* Your assignment *
What is needed is an exact copy of the lines from the start of the records below through the line with "G04 Gerber Fmt", without the pictures.

* Recorded information *
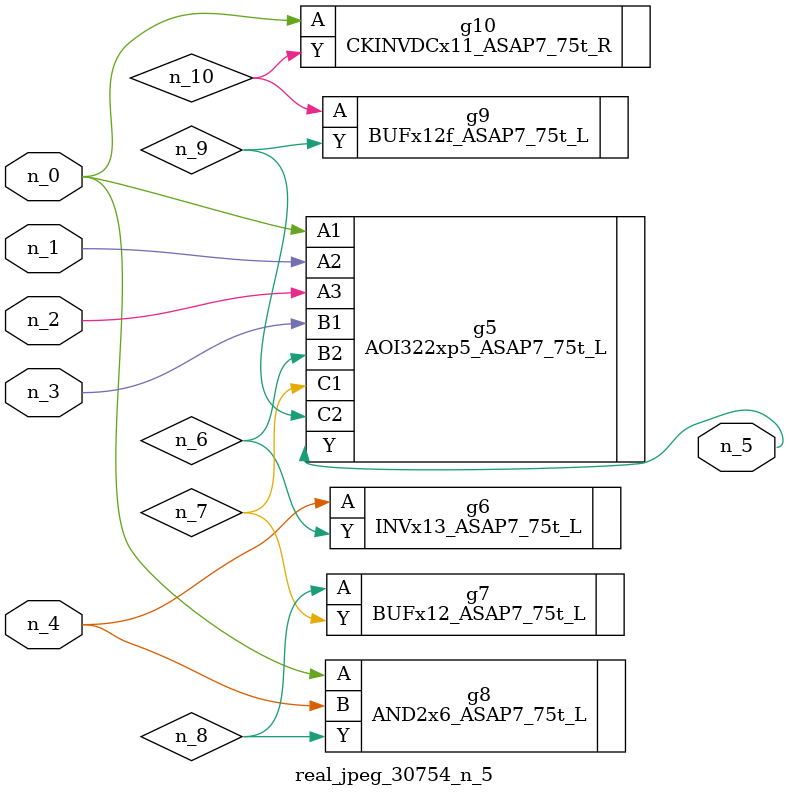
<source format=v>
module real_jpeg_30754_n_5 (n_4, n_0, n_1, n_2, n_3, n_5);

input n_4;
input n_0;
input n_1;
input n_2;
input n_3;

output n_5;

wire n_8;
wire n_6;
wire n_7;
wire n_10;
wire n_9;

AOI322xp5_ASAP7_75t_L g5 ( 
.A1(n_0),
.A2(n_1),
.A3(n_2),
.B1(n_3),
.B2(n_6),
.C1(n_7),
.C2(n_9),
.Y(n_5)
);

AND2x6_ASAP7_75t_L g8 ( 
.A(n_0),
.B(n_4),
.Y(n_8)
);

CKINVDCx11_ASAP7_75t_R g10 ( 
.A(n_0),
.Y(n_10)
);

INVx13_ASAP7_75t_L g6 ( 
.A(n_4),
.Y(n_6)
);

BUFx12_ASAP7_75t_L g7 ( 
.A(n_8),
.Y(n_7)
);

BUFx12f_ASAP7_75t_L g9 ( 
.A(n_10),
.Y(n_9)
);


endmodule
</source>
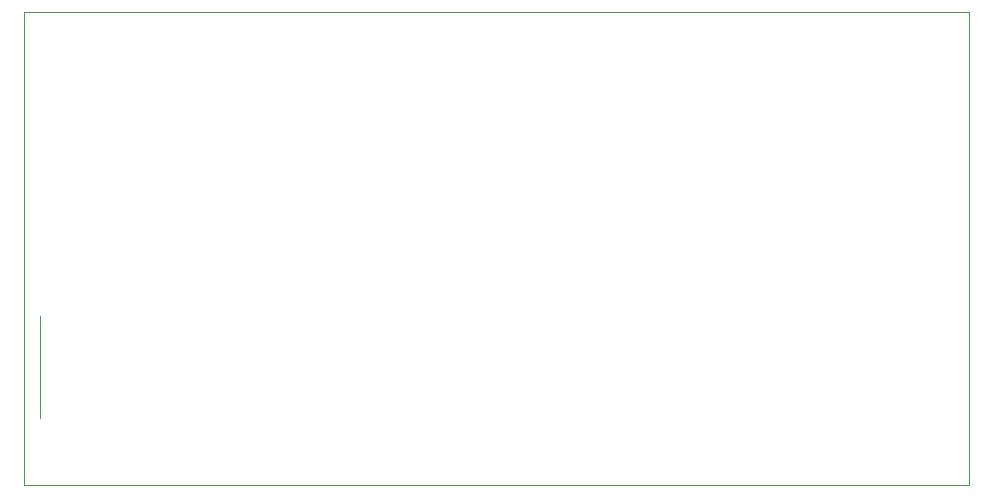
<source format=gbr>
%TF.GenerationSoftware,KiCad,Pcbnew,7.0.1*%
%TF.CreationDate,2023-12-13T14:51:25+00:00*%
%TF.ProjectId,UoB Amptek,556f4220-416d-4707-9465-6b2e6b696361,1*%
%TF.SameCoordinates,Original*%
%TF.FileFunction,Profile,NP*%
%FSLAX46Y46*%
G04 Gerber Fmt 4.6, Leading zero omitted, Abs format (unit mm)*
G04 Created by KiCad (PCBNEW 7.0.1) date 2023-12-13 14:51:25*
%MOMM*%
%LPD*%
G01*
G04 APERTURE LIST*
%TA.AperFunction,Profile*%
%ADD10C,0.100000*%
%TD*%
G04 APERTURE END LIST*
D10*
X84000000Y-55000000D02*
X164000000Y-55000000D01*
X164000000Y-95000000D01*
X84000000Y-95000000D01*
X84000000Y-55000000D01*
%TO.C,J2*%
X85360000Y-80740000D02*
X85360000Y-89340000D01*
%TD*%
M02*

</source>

* Result below *
<source format=v>
module real_jpeg_30754_n_5 (n_4, n_0, n_1, n_2, n_3, n_5);

input n_4;
input n_0;
input n_1;
input n_2;
input n_3;

output n_5;

wire n_8;
wire n_6;
wire n_7;
wire n_10;
wire n_9;

AOI322xp5_ASAP7_75t_L g5 ( 
.A1(n_0),
.A2(n_1),
.A3(n_2),
.B1(n_3),
.B2(n_6),
.C1(n_7),
.C2(n_9),
.Y(n_5)
);

AND2x6_ASAP7_75t_L g8 ( 
.A(n_0),
.B(n_4),
.Y(n_8)
);

CKINVDCx11_ASAP7_75t_R g10 ( 
.A(n_0),
.Y(n_10)
);

INVx13_ASAP7_75t_L g6 ( 
.A(n_4),
.Y(n_6)
);

BUFx12_ASAP7_75t_L g7 ( 
.A(n_8),
.Y(n_7)
);

BUFx12f_ASAP7_75t_L g9 ( 
.A(n_10),
.Y(n_9)
);


endmodule
</source>
<source format=gbr>
%TF.GenerationSoftware,KiCad,Pcbnew,7.0.1*%
%TF.CreationDate,2023-12-13T14:51:25+00:00*%
%TF.ProjectId,UoB Amptek,556f4220-416d-4707-9465-6b2e6b696361,1*%
%TF.SameCoordinates,Original*%
%TF.FileFunction,Profile,NP*%
%FSLAX46Y46*%
G04 Gerber Fmt 4.6, Leading zero omitted, Abs format (unit mm)*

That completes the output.